Data Lake best practices in AWS - Wed, Dec 19, 2018
Many businesses are looking into enabling analytics on many different types of data sources and gain insights to guide them to better business decisions. A data lake is one way of doing that, where you have a centralized, curated, and secured repository that stores all your data, both in its original form and prepared for analysis. Data analysts can in a data lake then leverage the data with their choice of analytics and machine learning services, like Amazon EMR for Apache Spark, Redshift, Athena, and more.

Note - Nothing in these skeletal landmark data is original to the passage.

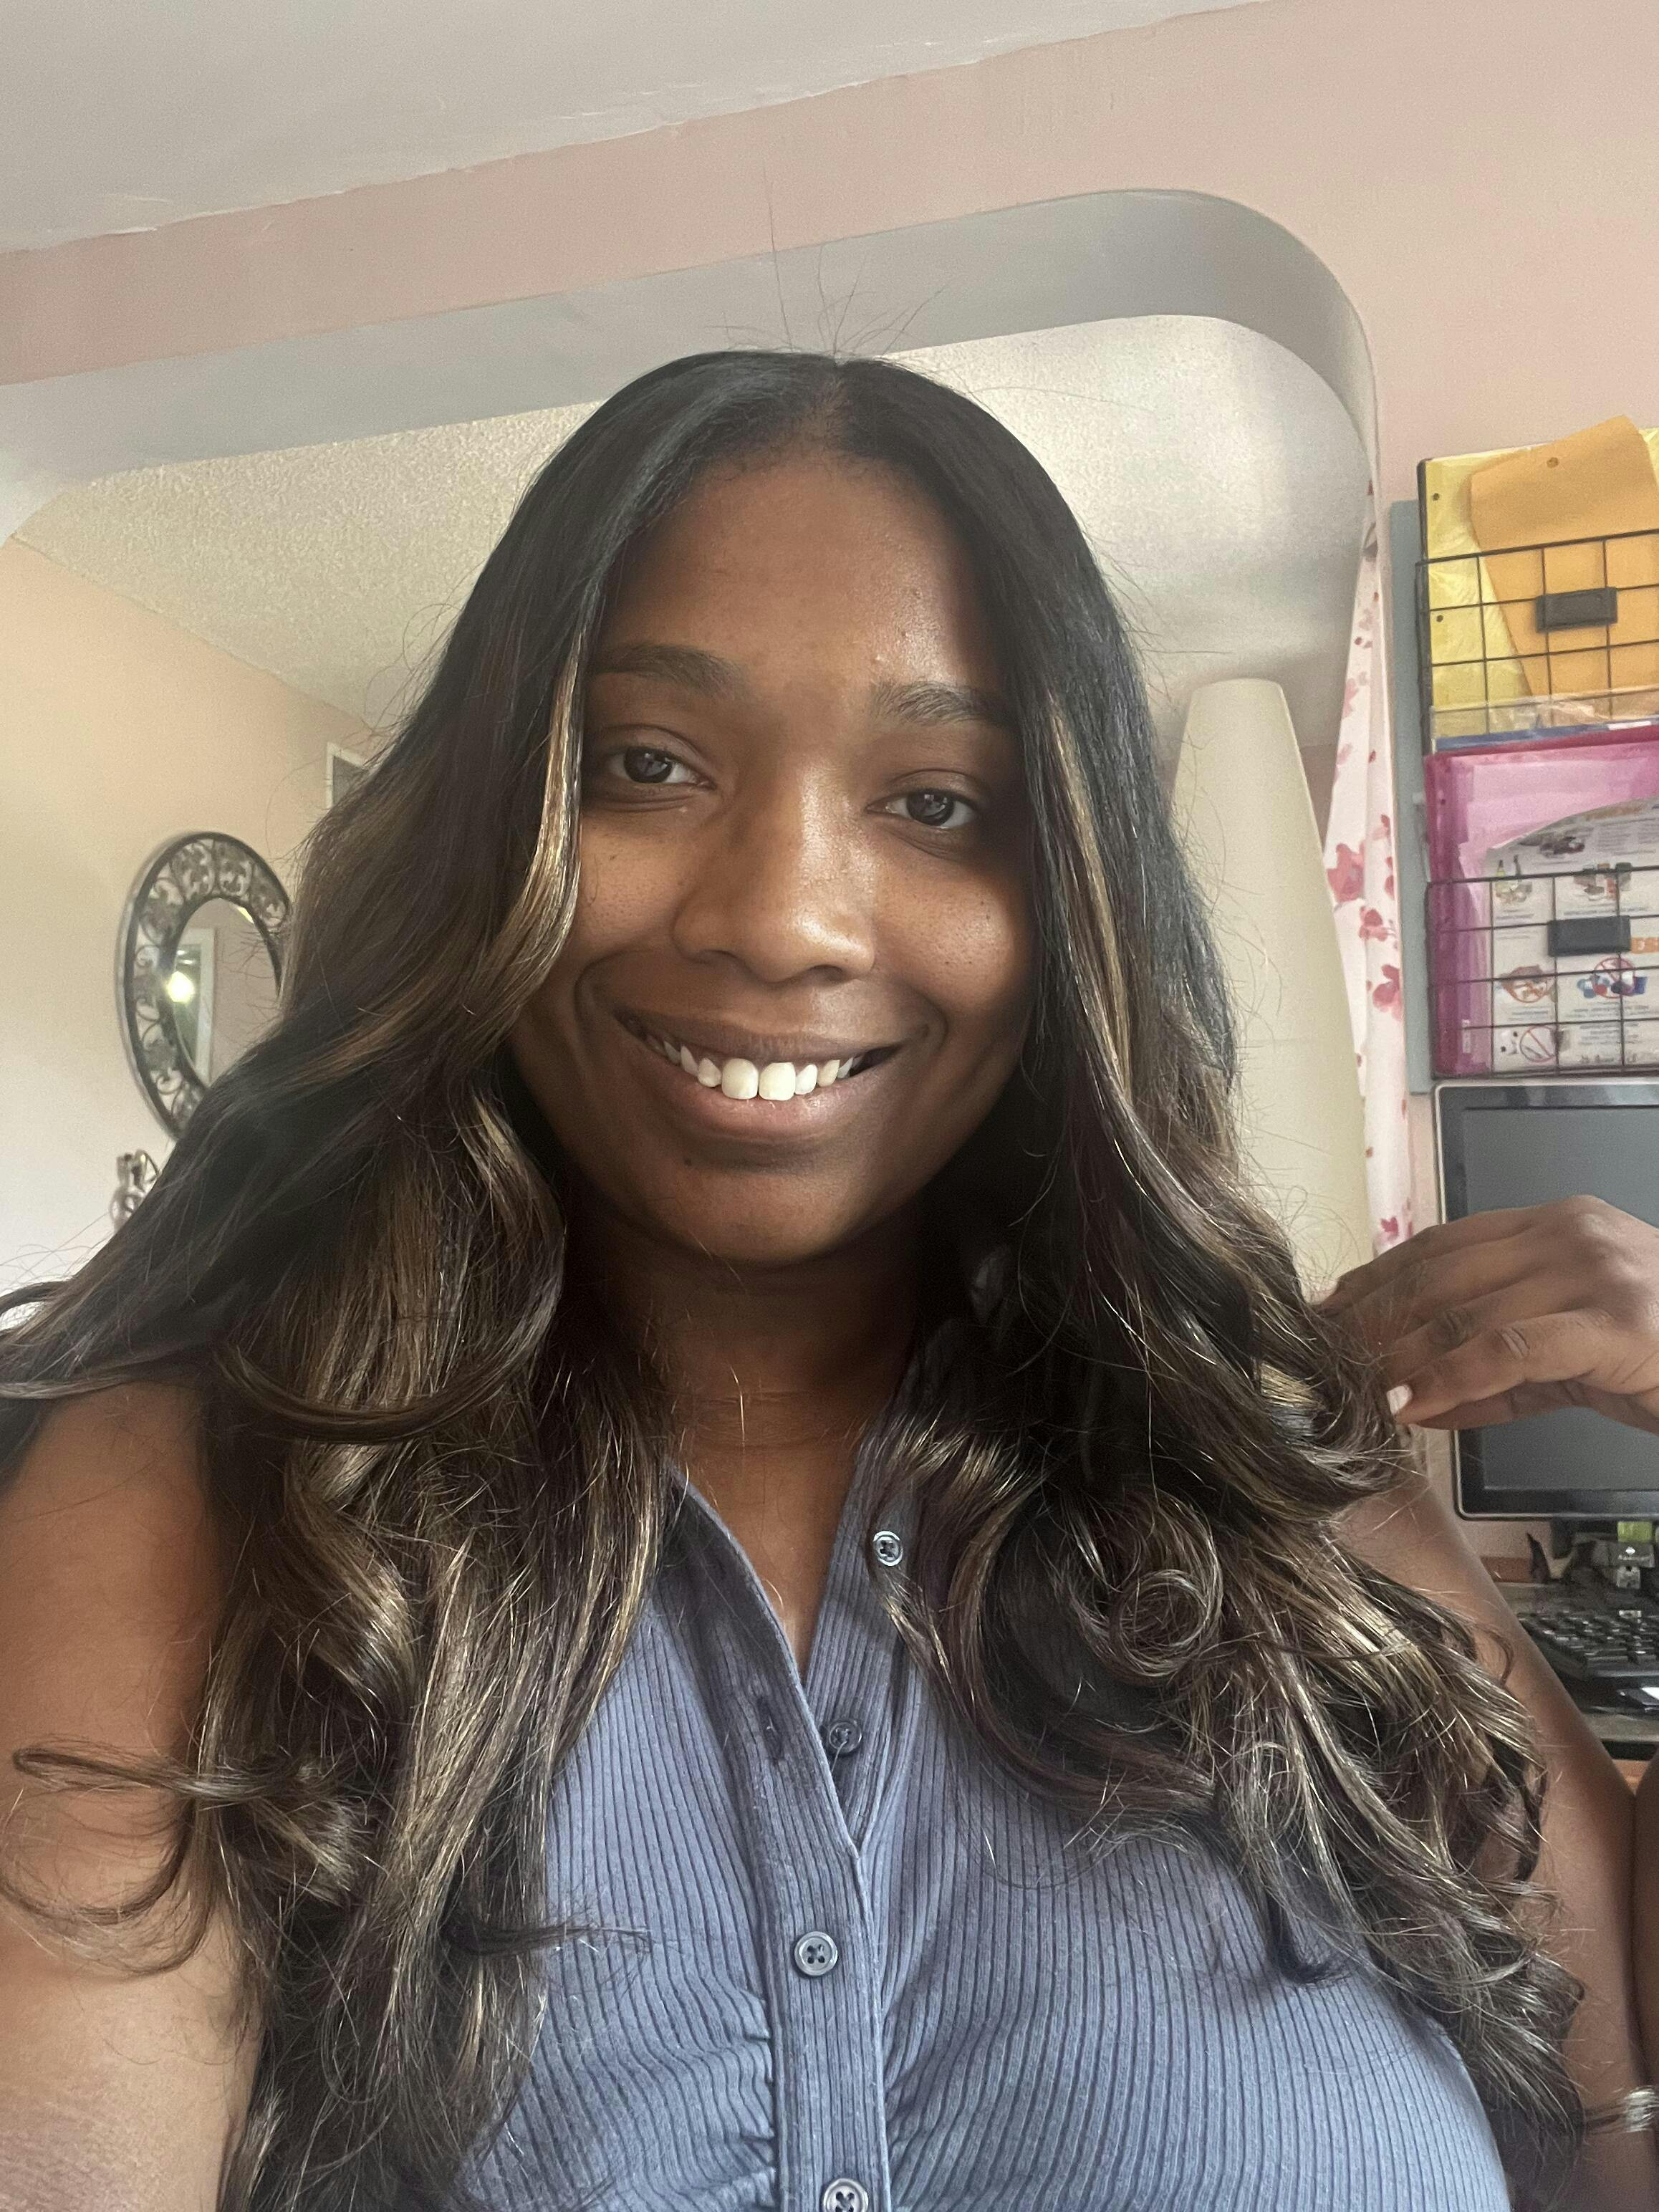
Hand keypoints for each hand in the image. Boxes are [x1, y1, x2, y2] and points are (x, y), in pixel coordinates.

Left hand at [1318, 1197, 1658, 1434]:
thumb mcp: (1571, 1359)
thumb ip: (1495, 1374)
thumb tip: (1413, 1396)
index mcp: (1555, 1225)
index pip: (1439, 1244)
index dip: (1375, 1280)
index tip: (1324, 1314)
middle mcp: (1569, 1231)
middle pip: (1437, 1271)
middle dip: (1369, 1317)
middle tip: (1317, 1358)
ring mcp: (1593, 1269)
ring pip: (1462, 1308)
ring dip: (1395, 1352)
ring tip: (1348, 1386)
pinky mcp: (1614, 1319)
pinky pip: (1508, 1348)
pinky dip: (1449, 1376)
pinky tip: (1411, 1401)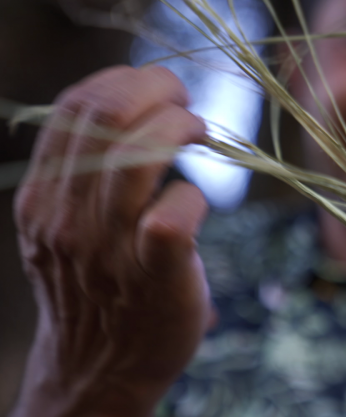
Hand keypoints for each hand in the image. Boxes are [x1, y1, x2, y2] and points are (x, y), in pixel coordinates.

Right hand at [12, 66, 212, 416]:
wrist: (99, 369)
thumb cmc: (99, 286)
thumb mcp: (69, 226)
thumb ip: (86, 174)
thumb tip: (134, 108)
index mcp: (43, 195)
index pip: (76, 106)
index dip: (125, 80)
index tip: (157, 86)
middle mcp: (66, 216)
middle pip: (106, 115)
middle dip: (157, 89)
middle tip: (185, 102)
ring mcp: (107, 245)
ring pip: (137, 154)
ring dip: (179, 127)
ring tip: (198, 132)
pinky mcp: (153, 271)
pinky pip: (173, 212)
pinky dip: (193, 194)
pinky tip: (194, 202)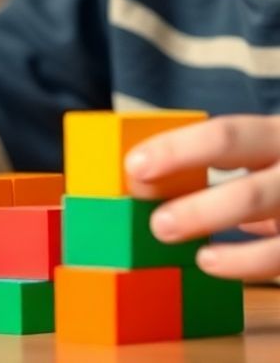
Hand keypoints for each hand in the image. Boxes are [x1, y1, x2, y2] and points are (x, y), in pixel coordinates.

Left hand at [125, 114, 279, 279]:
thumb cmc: (274, 167)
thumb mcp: (258, 153)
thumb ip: (218, 160)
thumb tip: (142, 176)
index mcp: (276, 136)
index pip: (226, 136)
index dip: (178, 150)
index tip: (135, 166)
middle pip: (254, 191)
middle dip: (202, 209)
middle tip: (157, 224)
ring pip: (273, 226)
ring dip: (227, 245)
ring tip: (182, 248)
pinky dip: (250, 263)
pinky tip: (214, 263)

AWS Data Lake Formation is a new tool that makes it easier for businesses to setup a data lake - something that previously was a big undertaking taking months can now be broken down into just a few days of work. Data Lake Formation will automatically crawl, clean and prepare the data which you in turn can use to train machine learning models to dedupe based on what you want the data to look like. The most interesting functionality from the new Data Lake Formation might be the centralized dashboard for secure access on table and column level across all tools in the data lake - something that previously has been quite complicated and required third party tooling.
Data lake best practices
Best practices for utilizing a data lake optimized for performance, security and data processing were discussed during the AWS Data Lake Formation session at AWS ReInvent 2018. The session was split up into three main categories: Ingestion, Organisation and Preparation of data for the data lake. Your current bottleneck may lie in all or any of these three main categories, as they often interlink - so make sure to look into all of the categories to optimize your data.
Ingestion
The main takeaway from the session was that S3 should be used as a single source of truth where data ingested is preserved. No transformation of data should happen in the ingestion S3 storage. If you transform the data, it should be copied to another S3 bucket.
To optimize ingestion so that you don’t have a bucket full of old data at all times, you should also look into utilizing object life cycle policies so that data that you aren’t using gets moved to a cheaper storage class such as glacier. This especially makes sense for data that is outside of your time-scope and that is not interesting for analytics anymore.
Getting data in from databases can be a pain, especially if you are trying to use replicase of on-premise databases. AWS recommends that instead of using database replicas, utilize AWS Database Migration Tool. This makes it easier to replicate the data without having to manage yet another database. If you use a AWS Glue ETL job to transform, merge and prepare the data ingested from the database, you can also optimize the resulting data for analytics and take daily snapshots to preserve the database view of the records.
Organisation
Organisation of the data is usually a strategy that comes way too late in a data lake project. You should already in the beginning of the project look into organizing the data data into partitions in S3 and partition the data with keys to align with common query filters.
It is for example sometimes better to create multiple S3 buckets and then partition the buckets on year/month/day/ instead of trying to fit all of your data into one S3 bucket with even more granular partitions. This does in reality depend on what your most common queries look like. Maybe you need to partition on months instead of years depending on your usage.
Preparation
For mutable data use a database such as Redshift or Apache HBase but make sure to offload the data to S3 when the data becomes immutable. You can also append delta files to the partitions and compact them on a scheduled jobs to keep the most recent version of the data and delete the rest.
Remember to compact the data from source before you do analytics - the optimal size is between 256 and 1000 MB. If you need fast ingestion than grabbing the data from S3 you can utilize streaming data to Kinesis streams, process the data with Apache Flink and push the processed data to S3.